--- CONSEGNE ---
a - Stampa il tratto del testo sulla Rai che va da "Il tutto avviene" fino a "Santoro, per credere.".
b - Nel testo sulla Rai, che cosa diceva agli elettori il presidente del Consiglio?

═════ TESTO DATO ═════

Il tutto avviene in coincidenza, ovviamente casuale, con il fatto che il presidente del Consiglio è anche il (mero) proprietario di questo operatore. Non potrebbe essere più evidente il contrasto con gli auspici di un regime più rispettoso del pluralismo informativo contenuti nel messaggio presidenziale inviato alle Camere giusto un anno fa su questa materia (e ascoltato, purtroppo, da un’assemblea pressoché deserta). Si noti che lo stesso presidente del Consiglio riconosceva queste esigenze quando diceva agli elettori che lui in Rai non avrebbe toccato neppure una pianta: chiedere al «ficus beniamina» di Biagi, Luttazzi e Santoro, per credere.

═════ VOCI ELENCATE ═════

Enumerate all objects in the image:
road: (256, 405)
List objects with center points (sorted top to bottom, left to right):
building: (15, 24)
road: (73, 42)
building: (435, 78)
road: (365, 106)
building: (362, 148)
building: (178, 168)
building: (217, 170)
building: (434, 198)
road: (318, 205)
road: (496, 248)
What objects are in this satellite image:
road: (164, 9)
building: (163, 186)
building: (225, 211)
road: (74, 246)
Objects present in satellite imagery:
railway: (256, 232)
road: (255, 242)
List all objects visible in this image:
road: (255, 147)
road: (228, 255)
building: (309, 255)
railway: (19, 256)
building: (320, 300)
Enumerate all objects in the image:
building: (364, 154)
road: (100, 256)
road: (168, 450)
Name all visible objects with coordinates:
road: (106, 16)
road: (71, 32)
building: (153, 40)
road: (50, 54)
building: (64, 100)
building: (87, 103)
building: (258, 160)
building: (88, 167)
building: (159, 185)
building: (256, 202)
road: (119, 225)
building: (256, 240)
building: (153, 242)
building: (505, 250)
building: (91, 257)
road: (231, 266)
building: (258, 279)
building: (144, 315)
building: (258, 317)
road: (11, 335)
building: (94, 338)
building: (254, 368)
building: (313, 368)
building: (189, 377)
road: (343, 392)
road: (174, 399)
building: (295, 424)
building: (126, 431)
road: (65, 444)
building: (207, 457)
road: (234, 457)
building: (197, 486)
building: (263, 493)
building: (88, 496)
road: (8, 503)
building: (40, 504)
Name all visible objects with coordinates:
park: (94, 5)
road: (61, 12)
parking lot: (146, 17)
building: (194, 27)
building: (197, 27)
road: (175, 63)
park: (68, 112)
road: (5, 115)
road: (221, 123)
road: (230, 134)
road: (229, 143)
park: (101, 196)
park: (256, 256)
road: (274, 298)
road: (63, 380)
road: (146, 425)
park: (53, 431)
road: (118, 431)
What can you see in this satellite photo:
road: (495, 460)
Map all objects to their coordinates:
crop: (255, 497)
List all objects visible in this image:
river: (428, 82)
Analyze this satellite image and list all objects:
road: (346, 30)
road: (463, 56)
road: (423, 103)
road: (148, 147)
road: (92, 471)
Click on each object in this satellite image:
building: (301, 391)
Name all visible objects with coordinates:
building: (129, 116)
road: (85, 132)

═════

--- RISPOSTE ---
a -
Il tutto avviene in coincidenza, ovviamente casuale, con il fatto che il presidente del Consiglio è anche il (mero) proprietario di questo operatore. Non potrebbe essere più evidente il contrasto con gli auspici di un regime più rispettoso del pluralismo informativo contenuti nel messaggio presidenziale inviato alle Camere giusto un anno fa su questa materia (e ascoltato, purtroppo, da un’assemblea pressoché deserta). Si noti che lo stesso presidente del Consiglio riconosceva queste esigenze quando diceva agli elettori che lui in Rai non avrebbe toccato neppure una pianta: chiedere al «ficus beniamina» di Biagi, Luttazzi e Santoro, per credere.

b - Che in Rai non avrebbe toccato neppure una pianta.